U.S. homebuilding fell for a second straight month in June and permits dropped to a two-year low, Reuters reports, suggesting the housing market continues to struggle despite declining mortgage rates.
Housing completions are also at a six-month low, according to a Commerce Department report released Wednesday, indicating an inventory squeeze that has haunted the market could persist for a while.
Housing starts decreased 0.9% last month as a rebound in the construction of single-family housing units was overshadowed by a plunge in multi-family homebuilding, the Commerce Department said.
Single-family homebuilding, which accounts for the largest share of the housing market, increased 3.5% in June, partially recouping some of May’s sharp drop. Single-family housing starts fell in the Northeast, but rose in the Midwest, West and South.
Building permits tumbled 6.1% in June, the lowest level since May 2017. Permits have been weak this year, with much of the decline concentrated in the single-family housing segment.

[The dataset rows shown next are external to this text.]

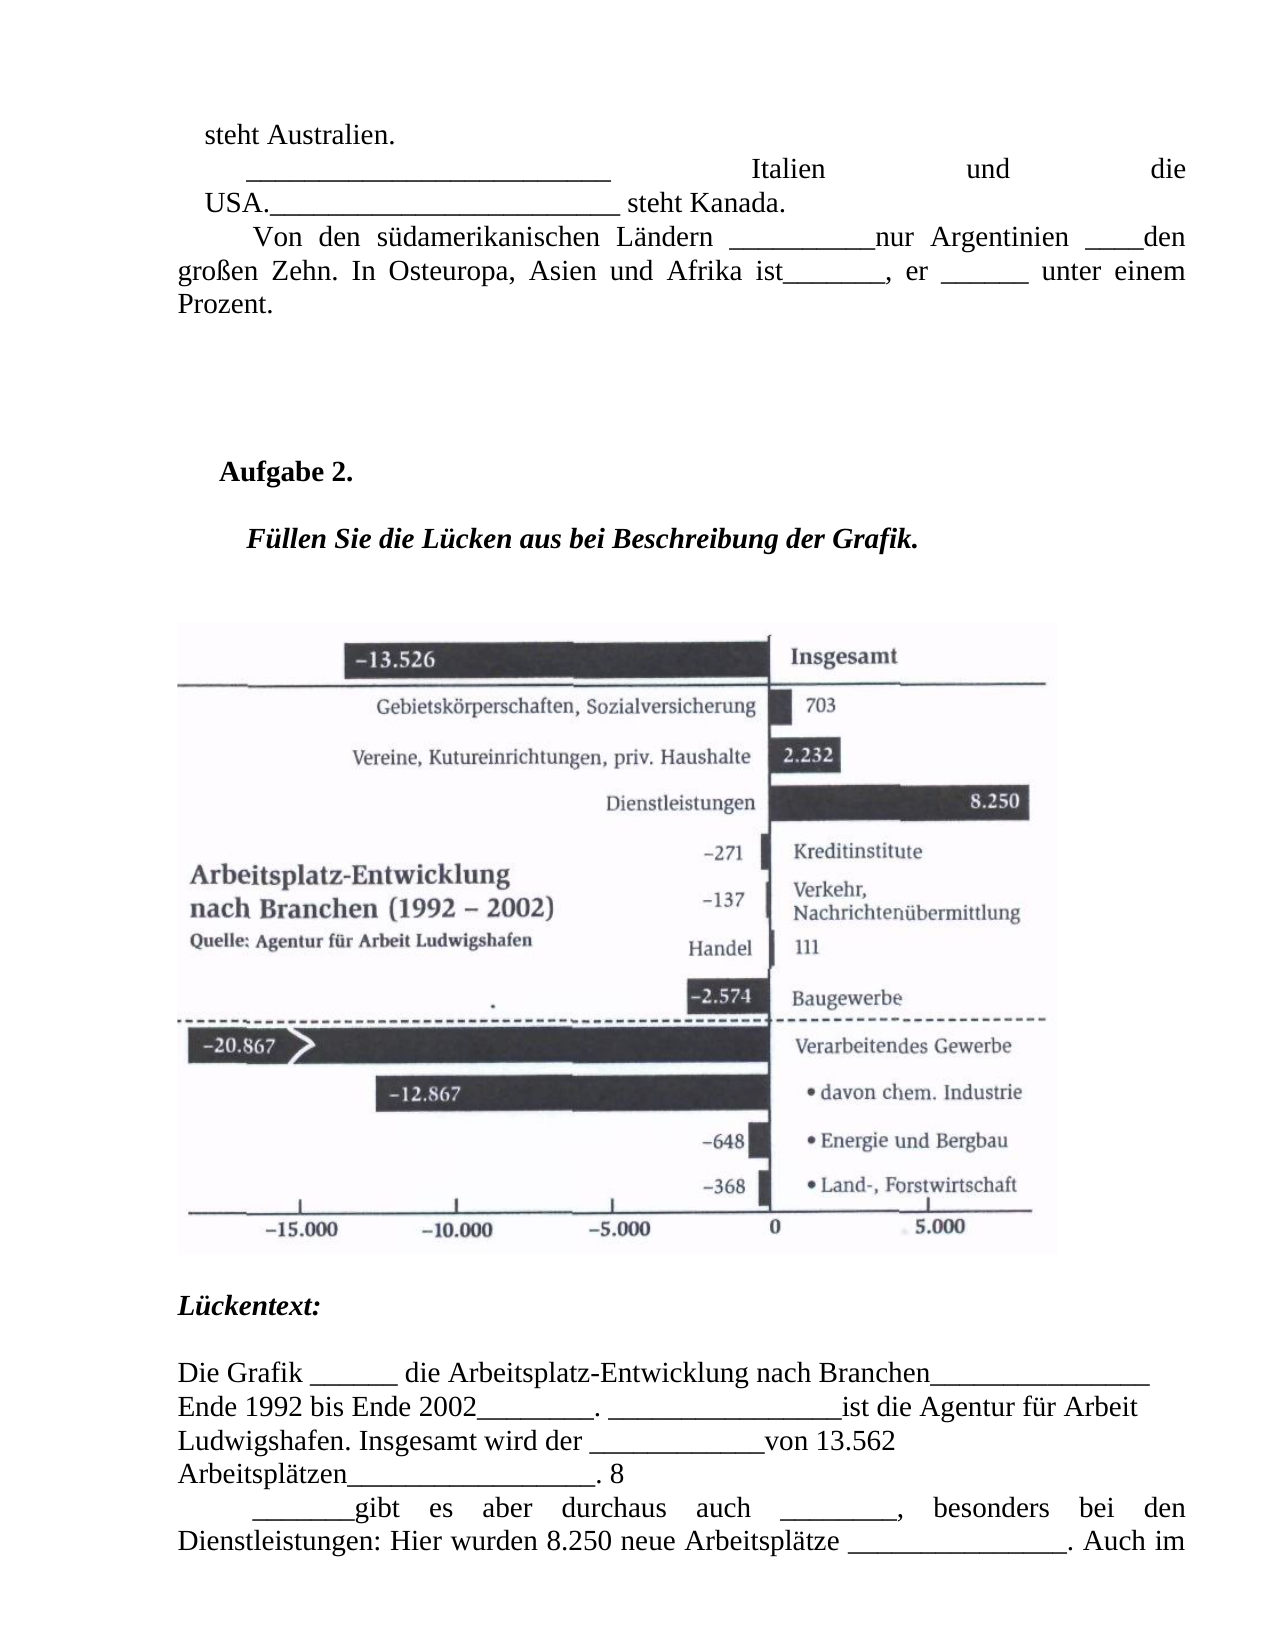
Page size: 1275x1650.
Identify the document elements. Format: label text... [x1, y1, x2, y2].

text Die Grafik ______ die Arbeitsplatz-Entwicklung nach Branchen_______________ Ende 1992 bis Ende 2002________. ________________ist die Agentur für Arbeit Ludwigshafen. Insgesamt wird der ____________von 13.562 Arbeitsplätzen_________________. 8 [177, 1356, 1186, 1490]
text Lückentext: [177, 1288, 1186, 1322]
text _________________________ Italien und die USA.________________________ steht Kanada. [204, 151, 1186, 218]
text Füllen Sie die Lücken aus bei Beschreibung der Grafik. [204, 521, 1186, 555]
picture [177, 622, 1057, 1255]
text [177, 1490, 1186, 1557]
text Von den südamerikanischen Ländern __________nur Argentinien ____den großen Zehn. In Osteuropa, Asien und Afrika ist_______, er ______ unter einem Prozent. [177, 219, 1186, 320]
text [204, 118, 1184, 151]
text Aufgabe 2. [177, 454, 1186, 488]
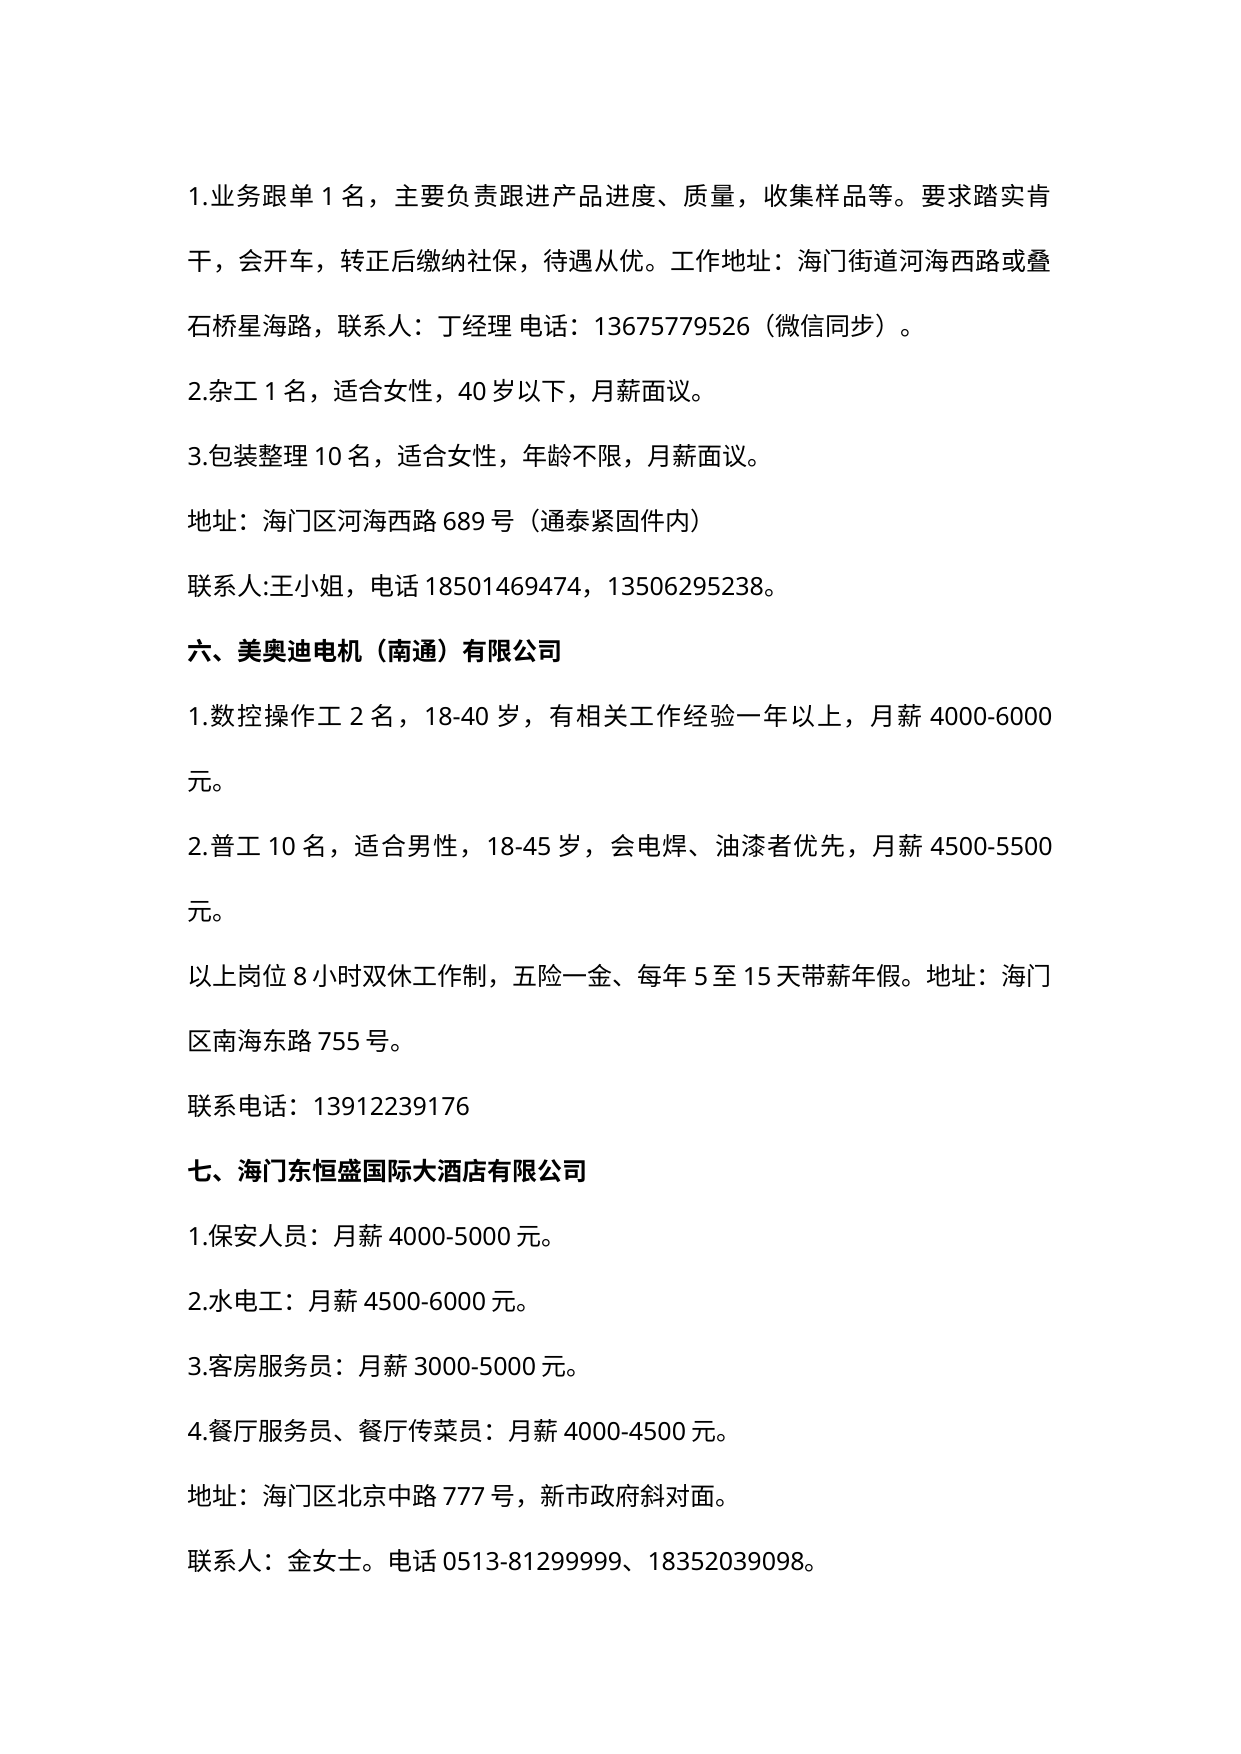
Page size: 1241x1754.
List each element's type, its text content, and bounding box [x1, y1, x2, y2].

text 联系人:王小姐，电话18501469474，13506295238。 [187, 552, 1053, 617]
text 2.杂工1名，适合女性，40岁以下，月薪面议。 [187, 357, 1053, 422]
text 联系人：金女士。电话0513-81299999、18352039098。 [187, 1527, 1053, 1592]
text 1.保安人员：月薪4000-5000元。 [187, 1202, 1053, 1267]
text 地址：海门区北京中路777号，新市政府斜对面。 [187, 1462, 1053, 1527]
text 2.水电工：月薪4500-6000元。 [187, 1267, 1053, 1332]
text 3.客房服务员：月薪3000-5000元。 [187, 1332, 1053, 1397]
text 以上岗位8小时双休工作制，五险一金、每年5至15天带薪年假。地址：海门区南海东路755号。 [187, 942, 1053, 1072]
text 六、美奥迪电机（南通）有限公司 [187, 617, 1053, 682]
text 七、海门东恒盛国际大酒店有限公司 [187, 1137, 1053, 1202]
text 1.业务跟单1名，主要负责跟进产品进度、质量，收集样品等。要求踏实肯干，会开车，转正后缴纳社保，待遇从优。工作地址：海门街道河海西路或叠石桥星海路，联系人：丁经理 电话：13675779526（微信同步）。 [187, 162, 1053, 357]
text 4.餐厅服务员、餐厅传菜员：月薪4000-4500元。 [187, 1397, 1053, 1462]
text 联系电话：13912239176 [187, 1072, 1053, 1137]
text 2.普工10名，适合男性，18-45岁，会电焊、油漆者优先，月薪4500-5500元。 [187, 812, 1053, 942]
text 地址：海门区河海西路689号（通泰紧固件内） [187, 487, 1053, 552]
text 3.包装整理10名，适合女性，年龄不限，月薪面议。 [187, 422, 1053, 487]
text 1.数控操作工2名，18-40岁，有相关工作经验一年以上，月薪4000-6000元。 [187, 682, 1053, 812]
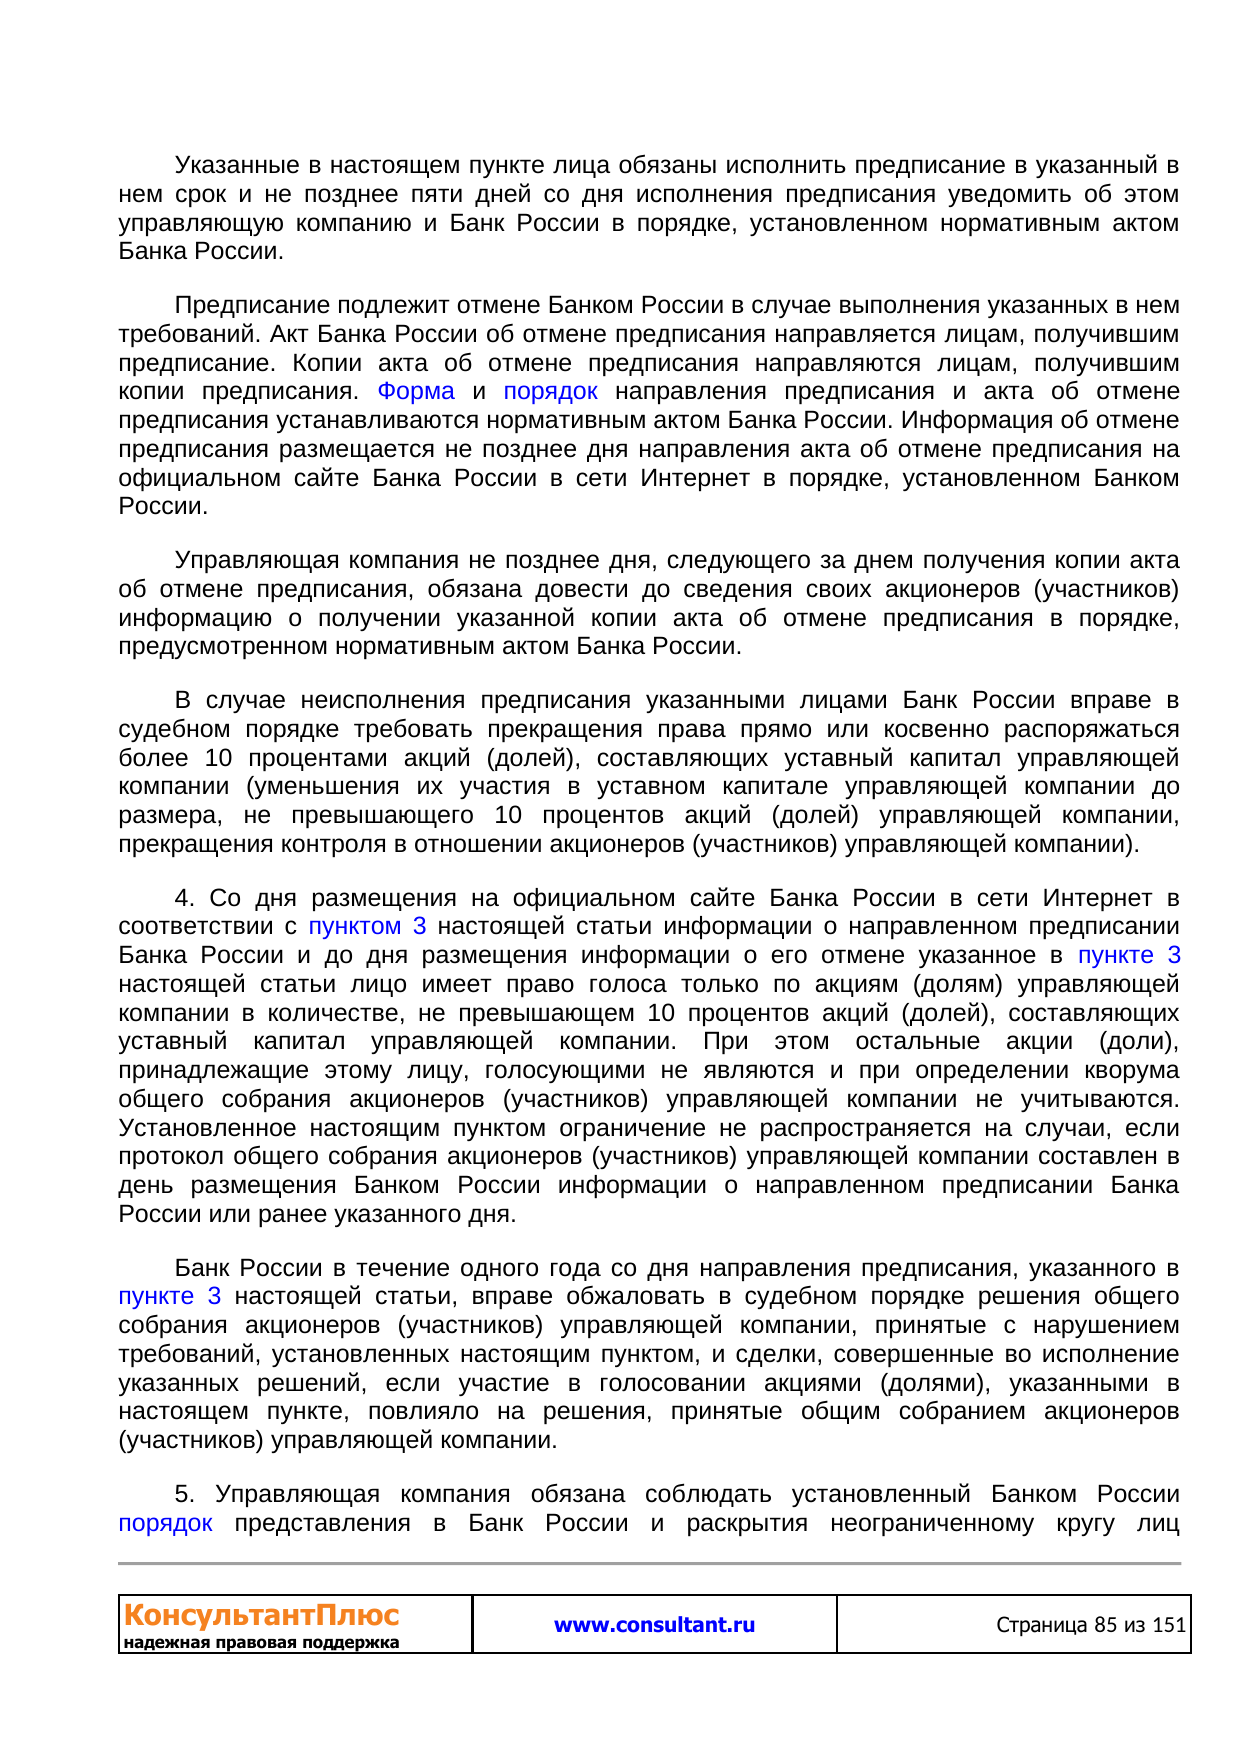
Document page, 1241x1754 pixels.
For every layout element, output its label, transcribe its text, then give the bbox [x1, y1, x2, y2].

text Банк России в течение одного года со дня направления предписания, указанного в пункте 3 настоящей статьи, вправе обжаловать в судебном порядке решения общего собрания акционеров (участников) управляющей компании, принятые с нарушением требований, установленных настоящим пунктом, и сделки, совершенные во исполнение указанных решений, если участие в голосовании акциями (долями), указанными в настоящем пункте, повлияло на решения, принятые общим собранием акционеров (участников) управляющей компании. [118, 1252, 1181, 1454]
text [118, 1479, 1181, 1536]
text В случае неисполнения предписания указанными лицами Банк России вправе в судебном порядке требовать прекращения права прямо или косвенно распоряжаться более 10 процентами акций (долей), составляющих уставный капитал управляющей компании (уменьшения их участия в уставном капитале управляющей компании до размера, не превышающего 10 процентов акций (долей) управляющей компании, прекращения контроля в отношении акционеров (участников) управляющей компании). [118, 685, 1181, 857]
text 4. Со дня размещения на официальном сайте Банка России в сети Интернет в соответствии с пунктом 3 настоящей статьи информации о направленном предписании Банка России и до дня размещения информации о его отмене указанное в пункте 3 настоящей статьи лицо имеет право голоса только по акциям (долям) управляющей компании в количестве, не превышающем 10 процентов акций (долей), составляющих уставный капитал управляющей компании. При этом остальные акции (доли), принадлежащие этому лицу, голосующими не являются и при определении кворума общего собрания акционеров (участников) управляющей компании не учитываются. Установленное настоящим пунктом ограничение не распространяется на случаи, если протокол общего собрания акционеров (участников) управляющей компании составлен в день размещения Банком России информации о направленном предписании Банка России или ранее указанного дня. [118, 882, 1181, 1227]
text Указанные в настоящем пункте лица обязаны исполнить предписание в указанный в нем срок и не позднее пяти дней со дня исполнения предписания уведомить об этом управляющую компанию и Банк России в порядке, установленном нормативным актом Банка России. [118, 150, 1181, 265]
text Предписание подлежит отмене Банком России в случае выполнения указанных в нем требований. Акт Банка России об отмене предписания направляется лицам, получившим предписание. Копии акта об отмене предписания направляются лицам, получившим копии предписания. Форма и порядок направления предписания и акта об отмене предписания устанавливаются нормативным актом Банка России. Информация об отмене предписания размещается не позднее дня направления акта об отмене предписания на официальном сайте Банка России в сети Интернет в порядке, установленном Банком России. [118, 290, 1181, 520]
text Управляющая компания не позднее дня, следующего за днем получения копии акта об отмене предписания, обязана довести до сведения своих акционеров (участников) информацию о получении указанной копии акта об отмене предписания в порядке, предусмотренном нормативным актом Банка России. [118, 545, 1181, 660]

Permits are not the only thing slowing down, as CNBC reports that all aspects of the architecture business are suddenly slowing, indicating an overall weakening in commercial real estate demand.
A key read on the industry, the Architecture Billings Index, fell into negative territory in June, according to the American Institute for Architects. Inquiries for new projects hit a decade low, while design contracts also fell.
“With billings declining or flat for the last five months, it appears that we are settling in for a period of soft demand for design services,” says AIA chief economist Kermit Baker. “With the new design contracts score reaching a 33-month low and the project inquiries score hitting a 10-year low, work in the pipeline may start to get worked off, despite current robust backlogs.”